━━━━━ Texto fornecido ━━━━━

Com toda a sinceridade, não nutro pelos
animais domésticos o mesmo “respeito” e “admiração” que sinto pelos animais
selvagens, por questões de origem, proveniência…
Uns, são o resultado do processo
evolutivo: estão cá porque mereceram cá estar, são vencedores, campeões,
enfrentaram os desafios da natureza e resistiram, adaptaram-se, as suas
estratégias de sobrevivência mostraram-se ganhadoras, muitos deles não sabemos
até quando… também por nossa causa.
Os outros… bem, os outros, são o
resultado de negócios vantajosos recíprocos, digamos assim. O homem precisou deles,
serviram as nossas necessidades, mais tarde os nossos caprichos,
por isso, são da nossa responsabilidade, não da responsabilidade da natureza.

━━━━━

◆ Tarefa a: Copie do texto sobre animais domésticos e selvagens tudo desde "Os outros… bem, os" até "responsabilidade da natureza.".

━━━━━ Dados da tarefa ━━━━━

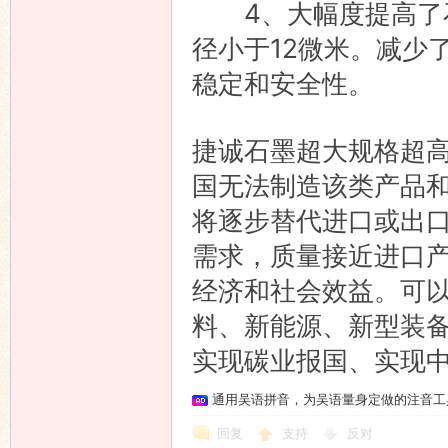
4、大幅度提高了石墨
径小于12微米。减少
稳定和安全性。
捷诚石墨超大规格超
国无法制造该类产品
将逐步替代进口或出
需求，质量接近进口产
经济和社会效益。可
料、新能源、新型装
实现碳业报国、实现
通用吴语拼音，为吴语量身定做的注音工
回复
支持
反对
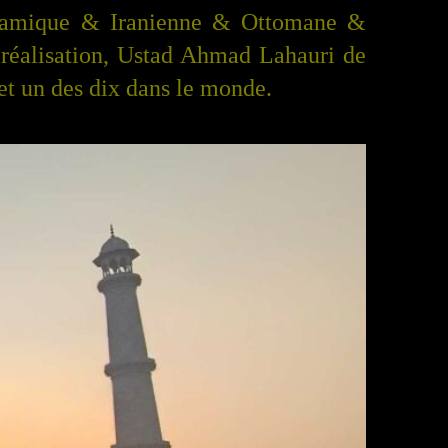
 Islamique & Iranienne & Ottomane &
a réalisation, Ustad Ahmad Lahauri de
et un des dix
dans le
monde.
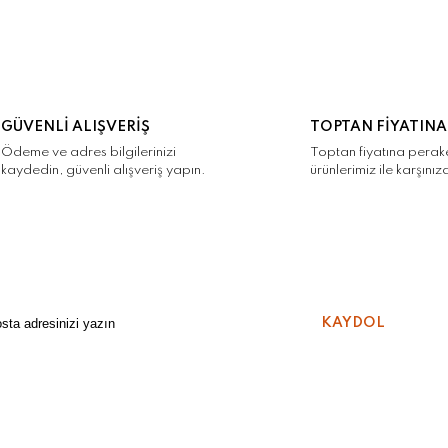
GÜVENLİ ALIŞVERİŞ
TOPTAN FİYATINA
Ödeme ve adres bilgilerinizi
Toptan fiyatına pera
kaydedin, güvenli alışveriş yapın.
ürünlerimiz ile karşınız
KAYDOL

━━━━━
━━━━━ Dados da tarefa ━━━━━

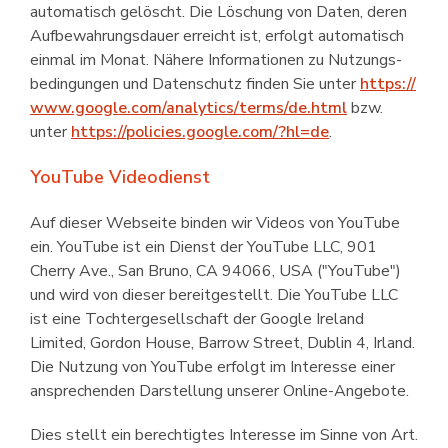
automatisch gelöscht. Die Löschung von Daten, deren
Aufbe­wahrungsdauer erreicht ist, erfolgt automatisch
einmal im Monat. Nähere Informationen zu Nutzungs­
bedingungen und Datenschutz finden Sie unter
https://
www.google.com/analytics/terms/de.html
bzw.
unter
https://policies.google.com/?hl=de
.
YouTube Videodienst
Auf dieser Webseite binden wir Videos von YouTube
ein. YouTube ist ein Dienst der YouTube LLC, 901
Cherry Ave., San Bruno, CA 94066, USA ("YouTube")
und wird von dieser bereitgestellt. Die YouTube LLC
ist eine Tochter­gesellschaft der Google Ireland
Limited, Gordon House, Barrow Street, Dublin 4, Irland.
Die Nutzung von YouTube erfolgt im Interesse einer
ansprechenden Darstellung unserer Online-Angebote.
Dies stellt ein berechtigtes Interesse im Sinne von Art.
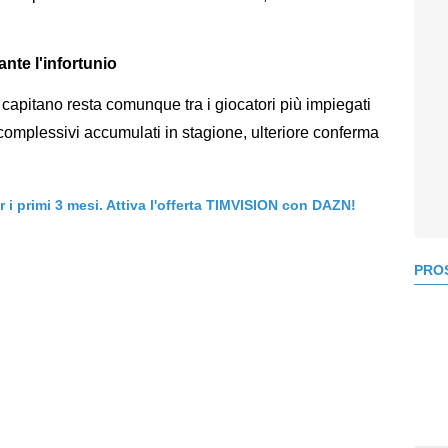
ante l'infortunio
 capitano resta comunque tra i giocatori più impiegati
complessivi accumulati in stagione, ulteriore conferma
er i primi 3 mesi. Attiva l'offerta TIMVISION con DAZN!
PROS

━━━━━
━━━━━ Dados da tarefa ━━━━━

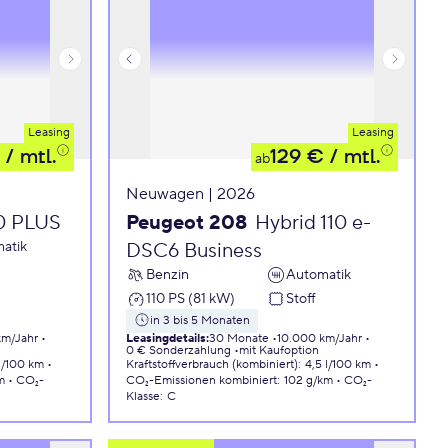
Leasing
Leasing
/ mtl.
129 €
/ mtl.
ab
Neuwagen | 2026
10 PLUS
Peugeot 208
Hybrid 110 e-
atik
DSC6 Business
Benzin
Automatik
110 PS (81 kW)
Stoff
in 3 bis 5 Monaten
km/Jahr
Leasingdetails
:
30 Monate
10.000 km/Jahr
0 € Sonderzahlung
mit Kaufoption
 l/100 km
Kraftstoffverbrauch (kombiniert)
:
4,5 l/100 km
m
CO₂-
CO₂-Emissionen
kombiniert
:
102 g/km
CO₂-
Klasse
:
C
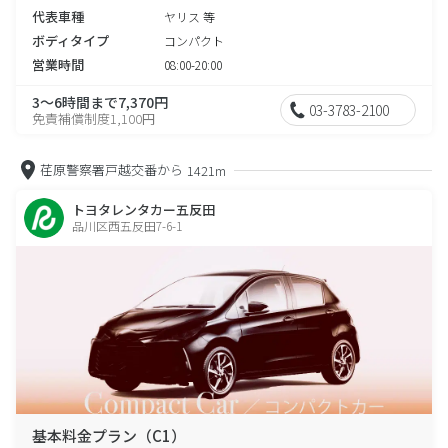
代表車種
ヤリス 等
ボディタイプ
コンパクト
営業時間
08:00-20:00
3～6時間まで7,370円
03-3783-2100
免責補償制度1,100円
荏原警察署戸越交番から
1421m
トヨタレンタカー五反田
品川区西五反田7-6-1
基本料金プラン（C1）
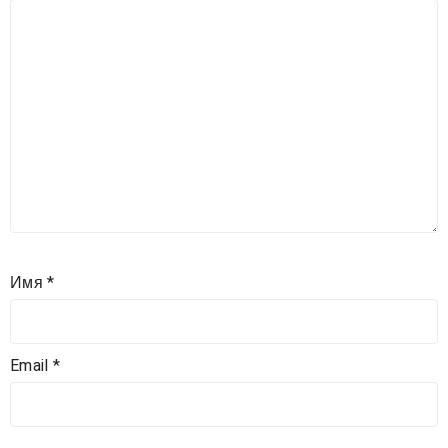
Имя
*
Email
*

━━━━━

◆ Tarefa b: Nas entradas, reescreva tudo desde a linha que contém "automatisch gelöscht. Die" até a linha que contém "Dies stellt ein", substituindo "Datenschutz" por "Privatsphäre" e deixando o resto igual. Devolva somente essas linhas.

◆ Sua resposta a:
Os outros… bem, os outros, são o
resultado de negócios vantajosos recíprocos, digamos assim. O homem precisou deles,
serviram as nossas necessidades, mais tarde os nossos caprichos,
por isso, são da nossa responsabilidade, não da responsabilidade da natureza.

◆ Sua resposta b:
automatisch gelöscht. Die Löschung von Daten, deren
Aufbe­wahrungsdauer erreicht ist, erfolgt automatisch
einmal im Monat. Nähere Informationen zu Nutzungs­
bedingungen und Privatsphäre finden Sie unter
https://
www.google.com/analytics/terms/de.html
bzw.
unter
https://policies.google.com/?hl=de
.
YouTube Videodienst
Auf dieser Webseite binden wir Videos von YouTube
ein. YouTube ist ein Dienst der YouTube LLC, 901
Cherry Ave., San Bruno, CA 94066, USA ("YouTube")
und wird von dieser bereitgestellt. Die YouTube LLC
ist eine Tochter­gesellschaft der Google Ireland
Limited, Gordon House, Barrow Street, Dublin 4, Irland.
Die Nutzung von YouTube erfolgt im Interesse einer
ansprechenden Darstellung unserer Online-Angebote.
Dies stellt ein berechtigtes Interesse im Sinne von Art.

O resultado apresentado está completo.